Hacker News new | ask | show | jobs
by tpmx 2454 days ago
Sorta related:

I managed a team that built a 5x 1000 node distributed setup 10+ years ago.

We ended up going with

a) short DNS TTL + a custom DNS server that sent people to the closest cluster (with some intra-communication to avoid sending people to broken clusters)

b) in each cluster; three layers: 1) Linux keepalived load balancing, 2) Our custom HTTP/TLS-level loadbalancers (~20 nodes per DC), 3) our application (~1000 nodes per DC)

A typical node had 24 (4x6) CPU cores when we started and 48 (4x12) towards the end.

These were not GC/AWS nodes, we were buying hardware directly from IBM/HP/Dell/AMD/Intel/SuperMicro and flying our own people out to mount them in DCs that we hired. Intel gave us some insane rebates when they were're recovering from the AMD dominance.
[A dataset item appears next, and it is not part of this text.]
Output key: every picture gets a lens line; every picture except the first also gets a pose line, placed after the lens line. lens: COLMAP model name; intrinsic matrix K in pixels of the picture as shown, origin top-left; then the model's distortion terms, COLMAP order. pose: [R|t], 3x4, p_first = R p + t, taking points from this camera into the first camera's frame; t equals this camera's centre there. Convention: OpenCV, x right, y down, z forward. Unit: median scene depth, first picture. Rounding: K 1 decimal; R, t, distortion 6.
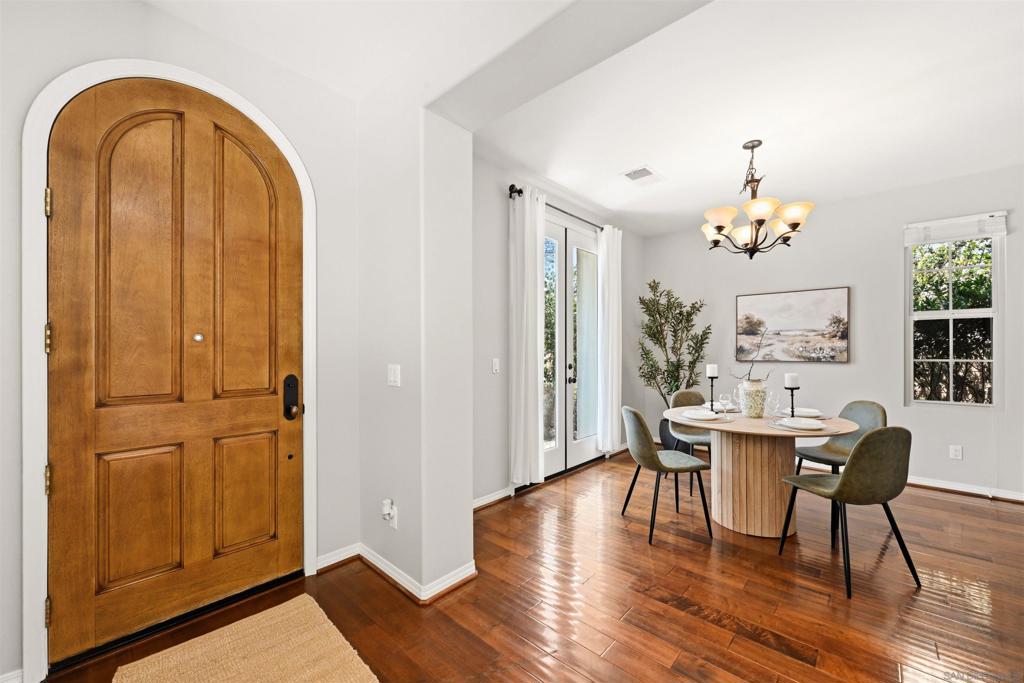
lens RADIAL K [[400.4, 0, 510.5], [0, 400.4, 350.4], [0, 0, 1]] dist [-0.000134, 0.000062]
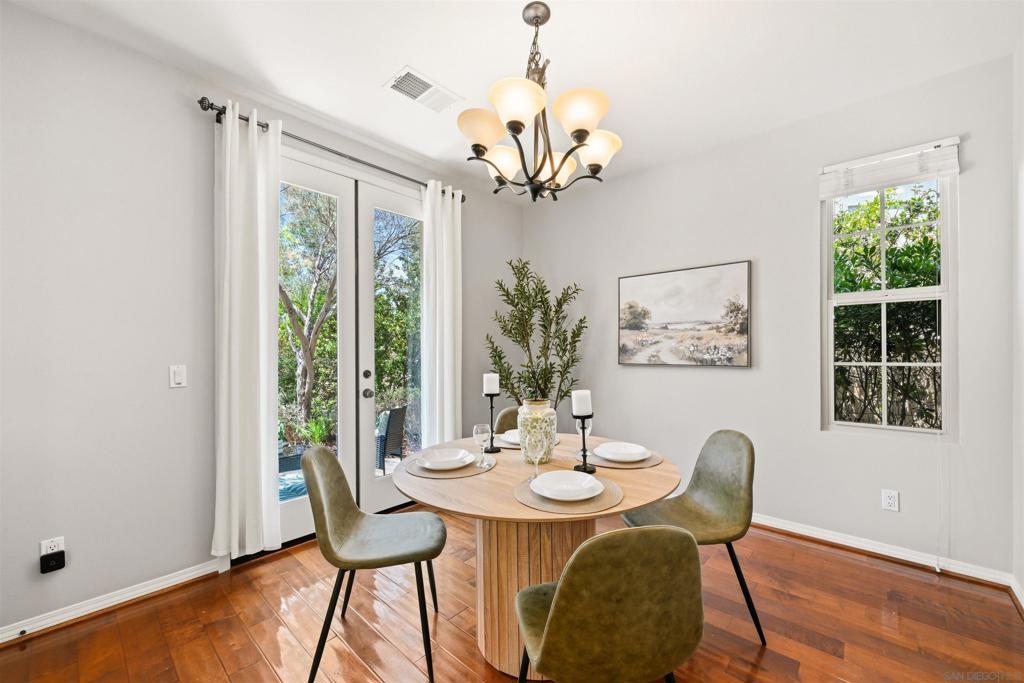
lens RADIAL K [[400.4, 0, 512.5], [0, 400.4, 350.1], [0, 0, 1]] dist [-0.000134, 0.000062]
pose [[0.999960, -0.004742, 0.007557, 0.447048], [0.004748, 0.999988, -0.000786, -0.001116], [-0.007553, 0.000822, 0.999971, 0.312237]]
Load-balancing policy: we just randomized targets, but kept sticky sessions. Nodes were stateless, except for shared app properties - we built a separate globally/dc-aware distributed key-value store - that was a whole new thing 12 years ago we built based on the vague concept of AWS Dynamo. App nodes reported for duty to the load balancers when they were healthy.
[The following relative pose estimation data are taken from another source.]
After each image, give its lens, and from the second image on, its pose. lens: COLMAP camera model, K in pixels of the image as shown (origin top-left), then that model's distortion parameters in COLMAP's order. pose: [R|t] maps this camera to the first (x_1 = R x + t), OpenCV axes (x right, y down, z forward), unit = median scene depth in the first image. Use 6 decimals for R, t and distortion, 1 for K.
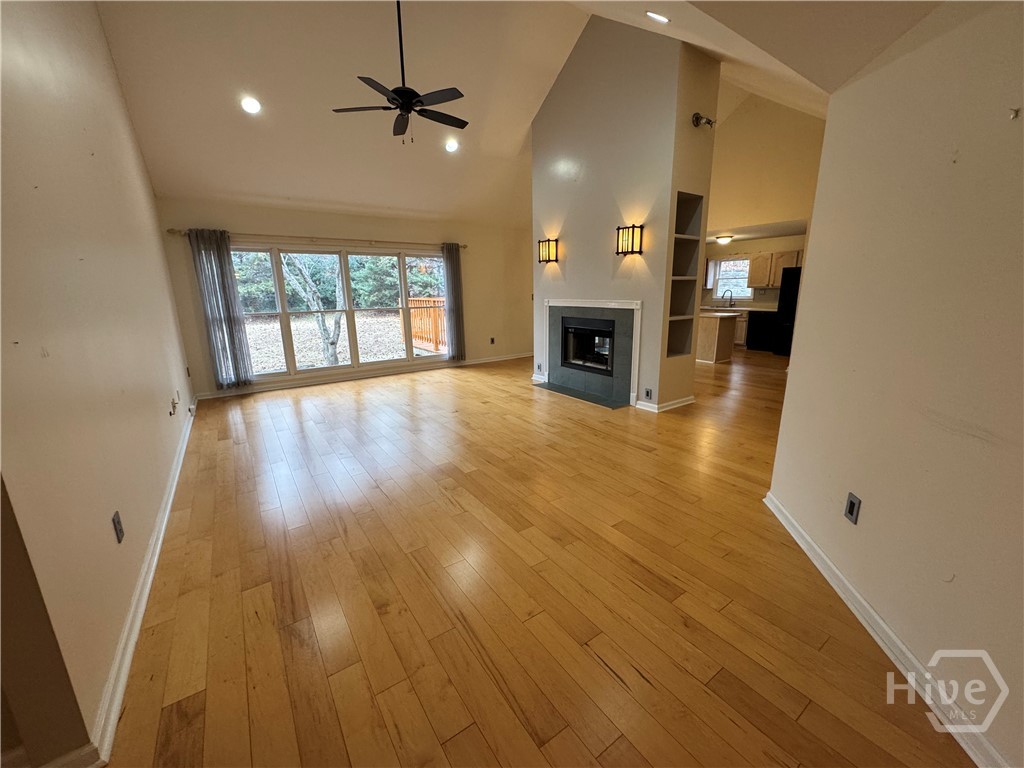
lens RADIAL K [[406.2, 0, 512.9], [0, 406.2, 378.6], [0, 0, 1]] dist [-0.000623, -0.000471]
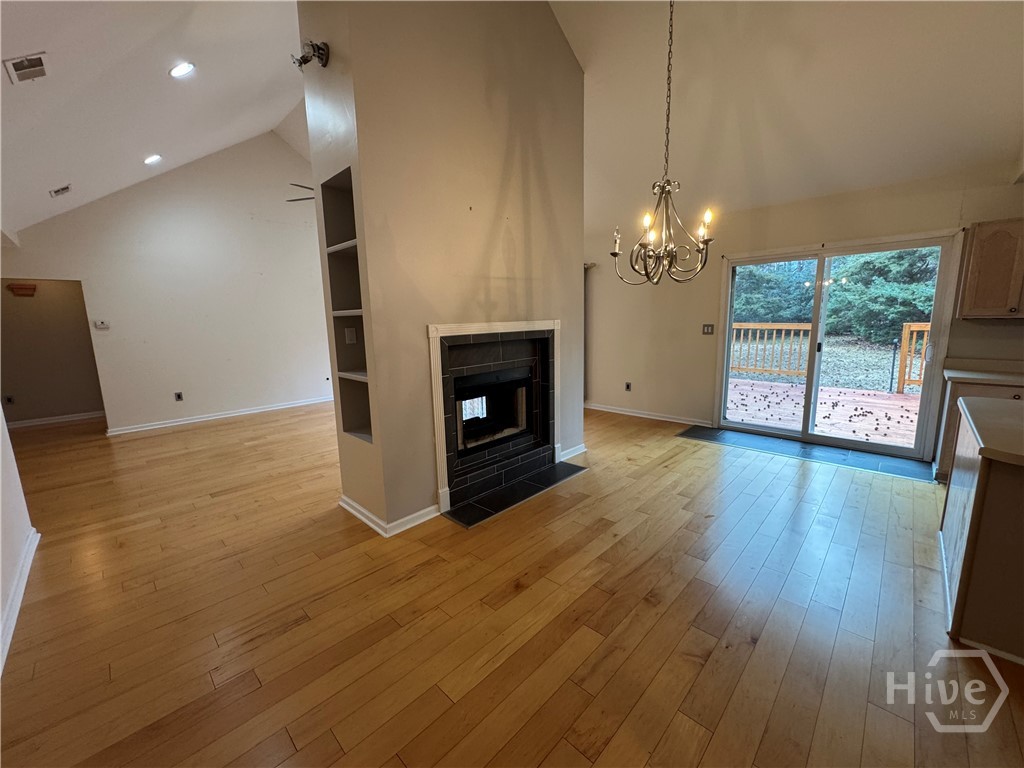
lens RADIAL K [[406.2, 0, 516.0], [0, 406.2, 383.3], [0, 0, 1]] dist [-0.000623, -0.000471]
pose [[0.196996, 0.168009, -0.965902, 0.874159], [-0.191211, 0.972872, 0.130224, -0.221392], [0.961577, 0.159038, 0.223777, 0.913124]]
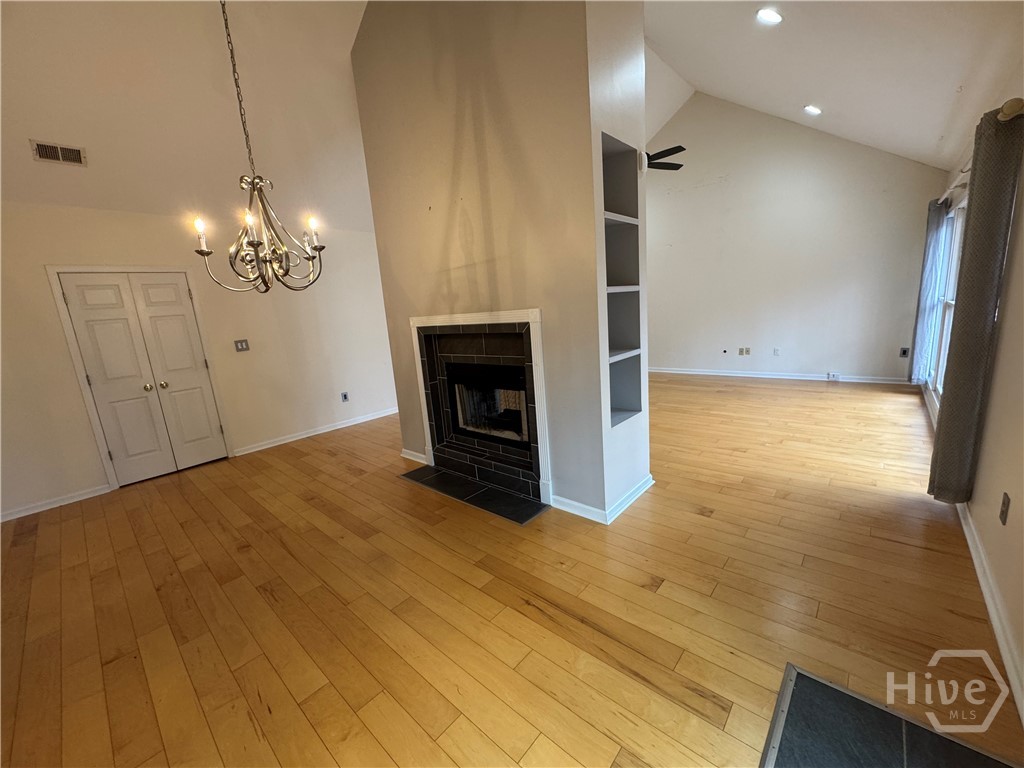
lens RADIAL K [[406.2, 0, 511.4], [0, 406.2, 385.2], [0, 0, 1]] dist [-0.000623, -0.000471]
pose [[-0.968959, 0.134278, -0.207575, 0.347883], [0.042087, 0.916975, 0.396719, -0.358138], [0.243612, 0.375668, -0.894163, 1.573599]]
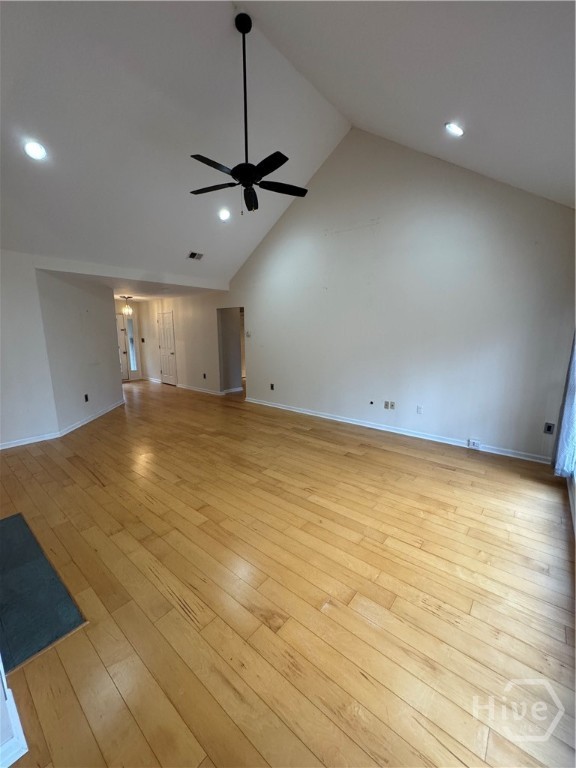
lens RADIAL K [[304.7, 0, 287.9], [0, 304.7, 384.8], [0, 0, 1]] dist [-0.000623, -0.000471]
pose [[-0.963563, 0.064828, -0.259507, -0.077296], [-0.040344, 0.923863, 0.380591, -0.311355], [0.264422, 0.377193, -0.887585, 1.299369]]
We had a static country-to-preferred-DC mapping. That worked fine at this scale.

This setup worked fine for a decade and 250M+ MAUs. We had excellent availability.

At some point like 10 years ago a kinda well known US-based board member really, really wanted to us to move to AWS. So we did the cost calculations and realized it would cost like 8X more to host the service on AWS. That shut him up.

Different times. It's so much easier now with AWS/GC to build large-scale services. But also so much more expensive - still! I wonder how long that can last until the concept of dealing with computation, network and storage really becomes a commodity.

1 comments

What in god's good name were you guys hosting that required 5,000 quad-socket physical hosts!?
A popular server-assisted mobile browser for crappy phones.

Basically one CPU second per web page. 150k pages/second @ peak. 5 million HTTP requests/s. 150 Gbit/s. The web for 250 million people.

Kinda insane numbers when I think about it now, still. (I left five years ago, after it peaked.)

Opera?
Hiptop?